Oil jumps to $100 per barrel and stocks sink worldwide with no clear e…

NEW YORK — With no clear end in sight, the war with Iran sent oil prices back to $100 per barrel on Thursday, and stocks sank worldwide.

The S&P 500 fell 1.5% and resumed its sharp swings following a couple days of relative calm. The Dow Jones Industrial Average dropped 739 points, or 1.6%, and the Nasdaq composite lost 1.8%.

The center of action was again the oil market, where the price of a barrel of Brent crude, the international standard, climbed 9.2% to settle at $100.46. Worries are worsening that the war could block the production of oil in the Persian Gulf for a long time and cause a debilitating surge of inflation for the global economy.

Iran’s new supreme leader released his first statement Thursday since succeeding his late father, saying his country would keep up attacks on Gulf Arab neighbors and use the effective closure of the Strait of Hormuz as leverage against the United States and Israel. A fifth of the world’s oil typically sails through the strait, and oil producers in the region are cutting production because their crude has nowhere to go.

Countries around the world are trying to make up for that, and the International Energy Agency said Wednesday that its members would release a record amount of oil, 400 million barrels, from stockpiles built for such emergencies.

But such moves are short-term fixes, and they do not clear the long-term risks. Analysts have said that if the Strait of Hormuz remains closed, oil prices could jump to $150.

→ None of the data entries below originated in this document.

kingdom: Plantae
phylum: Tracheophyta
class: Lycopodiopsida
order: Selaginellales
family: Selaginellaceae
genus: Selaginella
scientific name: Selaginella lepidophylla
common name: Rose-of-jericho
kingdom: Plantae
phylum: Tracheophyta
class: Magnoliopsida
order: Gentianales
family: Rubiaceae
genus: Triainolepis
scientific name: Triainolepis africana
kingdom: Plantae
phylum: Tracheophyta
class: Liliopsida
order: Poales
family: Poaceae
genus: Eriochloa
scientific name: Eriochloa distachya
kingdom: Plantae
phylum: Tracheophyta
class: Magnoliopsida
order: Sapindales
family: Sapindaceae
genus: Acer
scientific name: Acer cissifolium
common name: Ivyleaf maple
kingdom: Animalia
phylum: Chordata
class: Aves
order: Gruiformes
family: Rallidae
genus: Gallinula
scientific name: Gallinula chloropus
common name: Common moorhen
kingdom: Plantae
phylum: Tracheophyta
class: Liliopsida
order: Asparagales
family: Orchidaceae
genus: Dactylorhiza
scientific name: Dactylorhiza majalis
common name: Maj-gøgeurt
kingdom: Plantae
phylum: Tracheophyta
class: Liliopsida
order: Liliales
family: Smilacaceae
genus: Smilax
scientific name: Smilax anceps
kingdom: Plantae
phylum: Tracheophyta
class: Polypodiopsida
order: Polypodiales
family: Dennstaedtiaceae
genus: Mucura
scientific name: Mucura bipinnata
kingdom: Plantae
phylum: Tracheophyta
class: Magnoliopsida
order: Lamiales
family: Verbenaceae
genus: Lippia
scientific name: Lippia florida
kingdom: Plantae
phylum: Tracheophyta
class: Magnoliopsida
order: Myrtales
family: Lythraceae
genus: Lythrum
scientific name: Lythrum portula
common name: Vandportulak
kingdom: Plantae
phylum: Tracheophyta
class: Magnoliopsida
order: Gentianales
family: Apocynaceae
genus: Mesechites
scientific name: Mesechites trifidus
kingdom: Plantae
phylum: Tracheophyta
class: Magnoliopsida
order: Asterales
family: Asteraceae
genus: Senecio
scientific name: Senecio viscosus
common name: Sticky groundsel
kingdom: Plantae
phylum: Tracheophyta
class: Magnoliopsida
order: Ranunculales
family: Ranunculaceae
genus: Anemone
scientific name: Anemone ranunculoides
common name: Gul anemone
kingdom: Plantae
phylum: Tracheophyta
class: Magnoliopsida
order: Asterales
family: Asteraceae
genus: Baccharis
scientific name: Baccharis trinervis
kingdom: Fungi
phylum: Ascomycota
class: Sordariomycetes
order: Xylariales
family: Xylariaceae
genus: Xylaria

To be sure, the U.S. stock market has a history of bouncing back relatively quickly from military conflicts in the Middle East and elsewhere, as long as oil prices don’t stay too high for too long. Even with all the up- and- down swings of the last couple weeks, many rocking markets hour to hour, the S&P 500 is just 4.4% below its all-time high set in January.

What’s made this jump for oil prices frightening is not only the degree — prices jumped near $120 this week to their highest level since 2022 — but that they’re occurring during an uncertain time for the economy.

Last month’s hiring by U.S. employers was surprisingly weak, which raised worries about a possible worst-case scenario for the economy called “stagflation.” That’s where economic growth stagnates while inflation remains high, and it’s a miserable mix that the Federal Reserve has no good tools to fix.

A more encouraging signal arrived Thursday. A report said that the number of U.S. workers applying for unemployment benefits inched lower last week. That’s a sign that layoffs are potentially remaining low around the country.

Dollar General, meanwhile, reported better profit and revenue for the latest quarter than analysts expected. But the retailer with relatively low prices, whose customers often have the least cushion to absorb higher gasoline prices, gave forecasts for revenue this upcoming year that indicated a potential slowdown in growth. Its stock fell 6.1%.

Some of Wall Street’s worst losses again hit companies with big fuel bills. Cruise-ship operator Carnival fell 7.9%, and United Airlines sank 4.6%.